▶ [EXTRACT PROVIDED]
2. Simulation details

Shown schematically in Fig. 1 are two types of bridging defects and two types of line extensions which in general are harder to detect. These layouts are based upon public information about recent manufacturing processes [25] of the fins for 3-D field effect transistors (finFETs) and also upon an intentional defect array defined by SEMATECH [26]. The latter provides the naming convention for the defectuous wafers, see panels (b) to (e) in Fig. 1.

 figure: Fig. 1.

Fig. 1. Schematic representation of a) ideal layout, b) Bx and c) By bridging defects, d) Cx and e) Cy line extension defects, and f) and g) key dimensions of the unit cell. The lighter color is simulated as crystalline silicon and the blue as amorphous silicon. For clarity two 2 nm thick conformal layers that coat the amorphous silicon are not shown. Geometry and materials details are available at [27].

Download Full Size | PDF

The simulations were performed using a well-verified [2830] in-house implementation of the finite-difference time-domain [31] (FDTD) method to model the electromagnetic field scattered from the patterned layout and its defects. The incident angle of the illumination is chosen to be normal to the substrate for clarity; prior simulation results indicate that the defect detection often varies when using oblique illumination [29,32]. The linear polarization basis within the simulation is defined with respect to the long axis of the nominal pattern. (Note, the $x$ and $y$ directions do not correspond to the defect naming convention.) The scattered and reflected fields are converted to images through an idealized modeling of the Fourier optics assuming a collection numerical aperture of $0.95$ for simplicity. To account for the measurement noise, Poisson (shot) noise [33] is applied to the raw images. Throughout the remainder of this paper the pixel size at the sample is assumed to be $10~\mathrm {nm}\times 10~\mathrm {nm}$. This number has been proven to be a good compromise between the changes in the noise model due to an increased photon count for larger pixels and aliasing effects.

▶ [WHAT YOU NEED TO DO]
1. Name every defect type labeled in Fig. 1 of the simulation details section, along with the kind of defect each one is.
2. In the simulation details section, what collection numerical aperture is assumed when converting fields to images?
3. Print the stretch of the simulation details section from "Shown schematically in" through "available at [27].".
These records were drawn from a different source than the text above.

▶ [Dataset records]
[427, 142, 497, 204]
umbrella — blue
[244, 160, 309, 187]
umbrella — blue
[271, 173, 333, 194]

▶ [ANSWERS TO THE EXERCISES]
1. Bx (bridging defect), By (bridging defect), Cx (line extension defect), Cy (line extension defect)

2. 0.95

3.
Shown schematically in Fig. 1 are two types of bridging defects and two types of line extensions which in general are harder to detect. These layouts are based upon public information about recent manufacturing processes [25] of the fins for 3-D field effect transistors (finFETs) and also upon an intentional defect array defined by SEMATECH [26]. The latter provides the naming convention for the defectuous wafers, see panels (b) to (e) in Fig. 1.

 figure: Fig. 1.

Fig. 1. Schematic representation of a) ideal layout, b) Bx and c) By bridging defects, d) Cx and e) Cy line extension defects, and f) and g) key dimensions of the unit cell. The lighter color is simulated as crystalline silicon and the blue as amorphous silicon. For clarity two 2 nm thick conformal layers that coat the amorphous silicon are not shown. Geometry and materials details are available at [27].